======== Text section
5-15. Number of Pseudorange Observations Needed. Four pseudorange observations are needed to
resolve a GPS 3D position. Only three pseudorange observations are needed for a two-dimensional (2D)
(horizontal) location. There are often more than four pseudorange observations due to the need to
resolve the clock biases contained in both the satellite and the ground-based receiver. In computing the
X-Y-Z coordinates of a point, a fourth unknown (clock bias) must also be included in the solution. The
solution of a 3D position point is simply the solution of four pseudorange observations containing four
unknowns (X, Y, Z, and time).
5-16. Absolute-Positioning Error Sources. There are numerous sources of measurement errors that
influence GPS performance. The sum of all systematic errors or biases contributing to the measurement
error is referred to as a range bias. The observed GPS range, without removal of biases, is referred to as
a biased range or pseudorange. Principal contributors to errors in the final range and overall GPS
readings include errors in the ephemeris, satellite clock and electronics accuracies, tropospheric and
ionospheric refraction, atmospheric absorption, receiver noise, and multipath effects. Other errors
include those induced by DOD S/A and antispoofing (AS). In addition to these major errors, GPS also
contains random observation errors (such as unexplainable and unpredictable time variations). These
errors are impossible to model and correct. The following paragraphs discuss errors associated with
absolute GPS positioning modes. Many of these errors are either eliminated or significantly minimized
when GPS is used in a differential mode because the same errors are common to both receivers during
simultaneous observing sessions.
a. Ephemeris Errors and Orbit Perturbations. Satellite ephemeris errors are errors in the prediction
of a satellite's position, which may then be transmitted to the user in the satellite data message.
================
======== Supplied material
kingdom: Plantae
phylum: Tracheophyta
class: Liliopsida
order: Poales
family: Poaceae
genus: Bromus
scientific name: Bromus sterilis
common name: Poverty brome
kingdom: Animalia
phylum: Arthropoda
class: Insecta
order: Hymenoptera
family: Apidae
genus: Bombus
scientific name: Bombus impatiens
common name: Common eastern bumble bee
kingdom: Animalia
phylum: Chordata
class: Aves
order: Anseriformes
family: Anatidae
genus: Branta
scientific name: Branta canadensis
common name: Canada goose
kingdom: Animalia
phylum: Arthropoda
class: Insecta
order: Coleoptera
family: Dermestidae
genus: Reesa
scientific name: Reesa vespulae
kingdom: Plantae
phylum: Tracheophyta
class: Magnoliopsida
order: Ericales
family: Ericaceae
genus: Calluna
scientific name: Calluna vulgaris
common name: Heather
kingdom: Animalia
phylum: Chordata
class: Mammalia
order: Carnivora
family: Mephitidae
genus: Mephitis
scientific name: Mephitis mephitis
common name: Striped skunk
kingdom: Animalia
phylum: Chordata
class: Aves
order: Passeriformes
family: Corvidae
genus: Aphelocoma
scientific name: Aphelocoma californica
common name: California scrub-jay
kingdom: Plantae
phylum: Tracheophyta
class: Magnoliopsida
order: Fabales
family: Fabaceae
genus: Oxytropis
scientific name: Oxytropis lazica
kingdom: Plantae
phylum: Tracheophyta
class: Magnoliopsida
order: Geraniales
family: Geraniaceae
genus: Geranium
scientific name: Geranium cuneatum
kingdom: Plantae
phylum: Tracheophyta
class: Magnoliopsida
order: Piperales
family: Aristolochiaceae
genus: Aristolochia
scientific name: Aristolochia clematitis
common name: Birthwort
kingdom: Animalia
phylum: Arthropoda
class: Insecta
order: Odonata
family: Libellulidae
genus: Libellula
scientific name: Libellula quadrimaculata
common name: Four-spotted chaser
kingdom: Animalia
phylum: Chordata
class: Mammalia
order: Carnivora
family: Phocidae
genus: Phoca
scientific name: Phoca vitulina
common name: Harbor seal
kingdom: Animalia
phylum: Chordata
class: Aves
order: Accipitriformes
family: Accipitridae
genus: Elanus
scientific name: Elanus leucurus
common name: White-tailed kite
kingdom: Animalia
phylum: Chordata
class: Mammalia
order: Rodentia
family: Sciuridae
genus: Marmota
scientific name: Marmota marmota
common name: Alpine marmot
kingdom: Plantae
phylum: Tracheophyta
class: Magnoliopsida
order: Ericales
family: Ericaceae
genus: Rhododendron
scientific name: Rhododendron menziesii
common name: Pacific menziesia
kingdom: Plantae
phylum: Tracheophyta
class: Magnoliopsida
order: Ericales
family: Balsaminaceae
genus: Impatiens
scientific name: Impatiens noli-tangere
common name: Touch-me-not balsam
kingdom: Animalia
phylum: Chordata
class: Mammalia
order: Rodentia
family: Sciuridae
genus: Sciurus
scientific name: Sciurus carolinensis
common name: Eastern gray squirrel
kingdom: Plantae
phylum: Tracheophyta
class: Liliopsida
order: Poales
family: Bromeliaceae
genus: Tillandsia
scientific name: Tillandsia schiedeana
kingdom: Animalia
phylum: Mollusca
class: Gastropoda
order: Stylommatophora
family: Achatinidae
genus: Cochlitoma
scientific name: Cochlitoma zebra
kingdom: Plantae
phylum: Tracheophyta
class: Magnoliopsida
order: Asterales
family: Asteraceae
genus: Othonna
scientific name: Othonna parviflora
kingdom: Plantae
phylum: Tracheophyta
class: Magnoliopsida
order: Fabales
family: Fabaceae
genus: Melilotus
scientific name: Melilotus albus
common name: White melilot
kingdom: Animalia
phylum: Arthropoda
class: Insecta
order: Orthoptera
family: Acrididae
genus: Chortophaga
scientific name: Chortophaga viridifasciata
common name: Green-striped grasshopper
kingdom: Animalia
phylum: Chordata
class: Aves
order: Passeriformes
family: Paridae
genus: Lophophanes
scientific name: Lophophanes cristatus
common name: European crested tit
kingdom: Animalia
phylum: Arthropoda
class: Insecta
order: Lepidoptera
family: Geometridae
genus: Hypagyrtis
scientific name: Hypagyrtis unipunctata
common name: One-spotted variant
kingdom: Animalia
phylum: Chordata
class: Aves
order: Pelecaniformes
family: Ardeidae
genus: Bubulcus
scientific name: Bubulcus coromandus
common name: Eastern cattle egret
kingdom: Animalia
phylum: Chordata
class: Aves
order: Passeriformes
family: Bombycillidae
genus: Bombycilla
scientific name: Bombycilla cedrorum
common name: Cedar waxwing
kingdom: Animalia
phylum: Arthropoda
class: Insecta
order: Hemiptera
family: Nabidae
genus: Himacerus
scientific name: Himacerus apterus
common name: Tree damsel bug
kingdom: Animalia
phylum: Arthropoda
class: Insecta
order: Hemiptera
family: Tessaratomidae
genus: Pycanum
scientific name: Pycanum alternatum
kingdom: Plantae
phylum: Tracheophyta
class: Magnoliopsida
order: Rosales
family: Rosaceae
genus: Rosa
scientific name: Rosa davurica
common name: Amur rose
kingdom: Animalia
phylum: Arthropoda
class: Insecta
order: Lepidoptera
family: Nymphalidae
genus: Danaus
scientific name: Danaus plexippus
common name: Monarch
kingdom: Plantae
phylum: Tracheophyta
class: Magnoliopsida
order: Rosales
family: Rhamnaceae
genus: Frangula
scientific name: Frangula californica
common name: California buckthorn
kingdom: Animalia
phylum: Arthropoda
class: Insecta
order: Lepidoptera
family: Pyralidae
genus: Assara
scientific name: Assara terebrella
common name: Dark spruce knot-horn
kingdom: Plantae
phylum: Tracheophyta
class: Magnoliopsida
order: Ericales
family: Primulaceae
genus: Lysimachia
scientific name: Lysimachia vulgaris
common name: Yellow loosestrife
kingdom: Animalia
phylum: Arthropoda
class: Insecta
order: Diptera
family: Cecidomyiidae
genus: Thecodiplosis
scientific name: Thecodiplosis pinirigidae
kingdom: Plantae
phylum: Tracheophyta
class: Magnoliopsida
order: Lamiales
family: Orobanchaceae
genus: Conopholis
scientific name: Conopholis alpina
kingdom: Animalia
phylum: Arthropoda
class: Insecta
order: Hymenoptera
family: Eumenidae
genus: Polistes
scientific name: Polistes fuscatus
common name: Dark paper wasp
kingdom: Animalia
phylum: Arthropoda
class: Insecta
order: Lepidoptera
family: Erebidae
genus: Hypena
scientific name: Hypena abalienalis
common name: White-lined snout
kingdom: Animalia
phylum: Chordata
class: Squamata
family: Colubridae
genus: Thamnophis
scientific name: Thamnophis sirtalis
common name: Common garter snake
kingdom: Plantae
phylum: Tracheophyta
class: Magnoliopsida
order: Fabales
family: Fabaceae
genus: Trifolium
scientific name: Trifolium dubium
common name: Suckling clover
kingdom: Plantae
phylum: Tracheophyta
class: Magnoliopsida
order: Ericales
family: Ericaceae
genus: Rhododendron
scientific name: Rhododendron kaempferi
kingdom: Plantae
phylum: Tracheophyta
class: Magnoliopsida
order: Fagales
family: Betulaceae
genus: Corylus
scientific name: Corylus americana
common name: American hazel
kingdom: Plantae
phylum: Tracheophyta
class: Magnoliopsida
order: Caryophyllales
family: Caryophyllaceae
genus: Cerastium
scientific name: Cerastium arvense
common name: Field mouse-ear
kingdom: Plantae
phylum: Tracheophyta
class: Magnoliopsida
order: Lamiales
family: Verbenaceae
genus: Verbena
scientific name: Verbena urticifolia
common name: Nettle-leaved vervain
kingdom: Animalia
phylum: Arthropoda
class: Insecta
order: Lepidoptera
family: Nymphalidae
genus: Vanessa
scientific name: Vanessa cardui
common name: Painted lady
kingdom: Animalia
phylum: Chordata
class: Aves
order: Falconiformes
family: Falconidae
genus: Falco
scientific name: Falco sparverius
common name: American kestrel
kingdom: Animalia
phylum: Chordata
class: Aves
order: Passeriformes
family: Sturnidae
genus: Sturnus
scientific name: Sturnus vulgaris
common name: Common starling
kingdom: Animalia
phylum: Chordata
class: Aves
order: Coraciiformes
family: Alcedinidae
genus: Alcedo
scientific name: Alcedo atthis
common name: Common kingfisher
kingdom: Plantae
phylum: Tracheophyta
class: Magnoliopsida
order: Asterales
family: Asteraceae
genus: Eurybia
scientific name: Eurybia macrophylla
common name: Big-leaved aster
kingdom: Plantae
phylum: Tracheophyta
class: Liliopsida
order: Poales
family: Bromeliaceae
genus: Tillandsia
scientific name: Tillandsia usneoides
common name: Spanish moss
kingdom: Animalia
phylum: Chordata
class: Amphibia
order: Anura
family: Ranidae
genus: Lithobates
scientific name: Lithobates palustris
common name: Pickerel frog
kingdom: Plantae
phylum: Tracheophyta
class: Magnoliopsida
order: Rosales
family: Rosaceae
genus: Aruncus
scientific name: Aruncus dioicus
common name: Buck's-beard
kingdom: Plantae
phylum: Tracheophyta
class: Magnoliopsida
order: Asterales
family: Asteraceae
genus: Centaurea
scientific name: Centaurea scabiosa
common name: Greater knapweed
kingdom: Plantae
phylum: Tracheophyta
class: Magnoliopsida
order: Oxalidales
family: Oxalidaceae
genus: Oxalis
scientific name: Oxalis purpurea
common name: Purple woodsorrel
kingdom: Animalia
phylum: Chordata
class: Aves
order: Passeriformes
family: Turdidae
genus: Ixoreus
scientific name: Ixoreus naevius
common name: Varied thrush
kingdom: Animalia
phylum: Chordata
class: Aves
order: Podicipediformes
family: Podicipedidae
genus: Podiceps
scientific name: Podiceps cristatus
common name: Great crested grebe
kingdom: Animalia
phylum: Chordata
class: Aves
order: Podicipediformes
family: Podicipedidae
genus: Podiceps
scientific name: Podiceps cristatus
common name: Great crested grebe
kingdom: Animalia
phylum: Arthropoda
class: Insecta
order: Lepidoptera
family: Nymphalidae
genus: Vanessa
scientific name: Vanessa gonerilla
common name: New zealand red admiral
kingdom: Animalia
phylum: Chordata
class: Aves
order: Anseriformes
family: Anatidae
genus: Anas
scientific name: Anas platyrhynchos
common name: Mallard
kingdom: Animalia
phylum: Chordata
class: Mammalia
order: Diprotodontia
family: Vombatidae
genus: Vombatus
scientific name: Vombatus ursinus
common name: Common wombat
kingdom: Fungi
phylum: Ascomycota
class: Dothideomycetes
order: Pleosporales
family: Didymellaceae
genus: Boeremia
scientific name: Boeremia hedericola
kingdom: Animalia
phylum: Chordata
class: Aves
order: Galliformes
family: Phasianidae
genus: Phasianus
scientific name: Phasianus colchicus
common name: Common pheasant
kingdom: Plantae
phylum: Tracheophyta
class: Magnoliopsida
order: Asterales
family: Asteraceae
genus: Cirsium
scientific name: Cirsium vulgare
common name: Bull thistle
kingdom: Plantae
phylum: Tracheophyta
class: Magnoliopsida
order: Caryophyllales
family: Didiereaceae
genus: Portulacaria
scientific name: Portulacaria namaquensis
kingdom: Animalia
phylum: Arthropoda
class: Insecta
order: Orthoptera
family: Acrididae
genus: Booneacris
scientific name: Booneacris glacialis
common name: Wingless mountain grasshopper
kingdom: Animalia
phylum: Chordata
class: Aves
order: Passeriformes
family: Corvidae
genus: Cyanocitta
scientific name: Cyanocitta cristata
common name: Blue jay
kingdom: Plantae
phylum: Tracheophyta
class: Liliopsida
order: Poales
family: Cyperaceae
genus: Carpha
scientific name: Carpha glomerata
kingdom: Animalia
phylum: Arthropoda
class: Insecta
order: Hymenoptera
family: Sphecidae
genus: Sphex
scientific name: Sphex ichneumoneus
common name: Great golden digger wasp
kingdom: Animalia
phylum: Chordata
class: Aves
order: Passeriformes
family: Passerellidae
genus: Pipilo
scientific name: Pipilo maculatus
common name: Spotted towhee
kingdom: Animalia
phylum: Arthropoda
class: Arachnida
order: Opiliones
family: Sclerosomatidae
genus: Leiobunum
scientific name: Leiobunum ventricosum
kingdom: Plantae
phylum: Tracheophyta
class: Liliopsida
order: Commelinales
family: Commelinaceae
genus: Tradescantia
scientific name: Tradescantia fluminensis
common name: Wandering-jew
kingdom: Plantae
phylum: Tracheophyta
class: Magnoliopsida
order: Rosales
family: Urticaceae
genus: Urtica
================
• **Given request**
Copy out the entire GPS positioning text above, word for word.

• **Written solution**
5-15. Number of Pseudorange Observations Needed. Four pseudorange observations are needed to
resolve a GPS 3D position. Only three pseudorange observations are needed for a two-dimensional (2D)
(horizontal) location. There are often more than four pseudorange observations due to the need to
resolve the clock biases contained in both the satellite and the ground-based receiver. In computing the
X-Y-Z coordinates of a point, a fourth unknown (clock bias) must also be included in the solution. The
solution of a 3D position point is simply the solution of four pseudorange observations containing four
unknowns (X, Y, Z, and time).
5-16. Absolute-Positioning Error Sources. There are numerous sources of measurement errors that
influence GPS performance. The sum of all systematic errors or biases contributing to the measurement
error is referred to as a range bias. The observed GPS range, without removal of biases, is referred to as
a biased range or pseudorange. Principal contributors to errors in the final range and overall GPS
readings include errors in the ephemeris, satellite clock and electronics accuracies, tropospheric and
ionospheric refraction, atmospheric absorption, receiver noise, and multipath effects. Other errors
include those induced by DOD S/A and antispoofing (AS). In addition to these major errors, GPS also
contains random observation errors (such as unexplainable and unpredictable time variations). These
errors are impossible to model and correct. The following paragraphs discuss errors associated with
absolute GPS positioning modes. Many of these errors are either eliminated or significantly minimized
when GPS is used in a differential mode because the same errors are common to both receivers during
simultaneous observing sessions.
a. Ephemeris Errors and Orbit Perturbations. Satellite ephemeris errors are errors in the prediction
of a satellite's position, which may then be transmitted to the user in the satellite data message.